II.5.1 La conversation intime/privée

Les chambres sont les espaces privés 172 à la Lutine, c'est-à-dire que les habitant(e)s les considèrent comme « leur chambre ». C'est le « chez soi » de chacun et chacune, meublé à son goût, où l’on peut s’isoler.

Les chambres sont donc le lieu du privé, en dehors de la sociabilité générale de l'immeuble. Si un(e) habitant(e) reçoit une visite dans sa chambre, ce simple fait marque une volonté ferme de passer un moment seul(e) avec la ou les personnes qui viennent en visite, presque de les soustraire un moment aux autres, afin de pouvoir converser de façon intime, privée. Le prototype de l’interaction privée est la conversation, donc l’échange

‘langagier à caractère réciproque, organisé par tours de parole dont l’alternance n’est pas prédéterminée. La finalité de la conversation est interne et les participants poursuivent un objet commun. La conversation possède une temporalité particulière du fait qu’elle impose à chaque participant l’abandon de son temps individuel et ordinaire pour l’entrée dans un temps commun. Elle peut se dérouler en tout lieu mais affectionne les lieux permettant la meilleure proximité spatiale et psychologique. Elle fonctionne enfin sur la base d’une égalité de principe entre les participants.(Traverso 1996 : 11-12)’
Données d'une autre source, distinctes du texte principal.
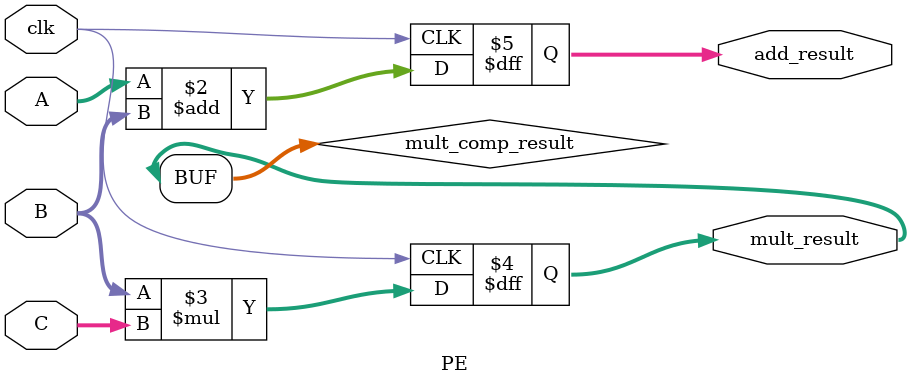
<source format=v>
module PE (clk, A, B, C, mult_result, add_result);

parameter PRECISION = 32;

input clk;
input [PRECISION-1:0] A, B, C;
output [PRECISION-1:0] mult_result, add_result;

reg [PRECISION-1:0] out;
wire [PRECISION-1:0] mult_comp_result;

	always @ (posedge clk)
	begin
		add_result <= A+B;
		mult_result <= B*C;
	end
	
	assign mult_result = mult_comp_result;

endmodule

</source>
J’ajoute la caractéristique intime pour souligner la volonté des personnes de rester entre elles. Cette volonté peut se manifester également dans un espace collectif. Dans ce cas-là, les interactant(e)s se trouvent forcément dans une situation de non-intimité dès qu'une autre personne rentre ; il va de soi que ils/elles, s’il y a besoin d'intimité, sont obligé(e)s de se retirer dans un coin et de baisser la voix, ce qui n'est généralement pas apprécié par les autres, car il y a ici un décalage entre espace communicatif (collectif) et genre communicatif (intime/privé).

Notes
172.

Suivant la définition de Hall (dans Winkins 1981 : 216), les chambres sont des « sociofuges », des espaces qui favorisent l'isolement des sujets, contrairement aux « sociopètes », qui favorisent la communication.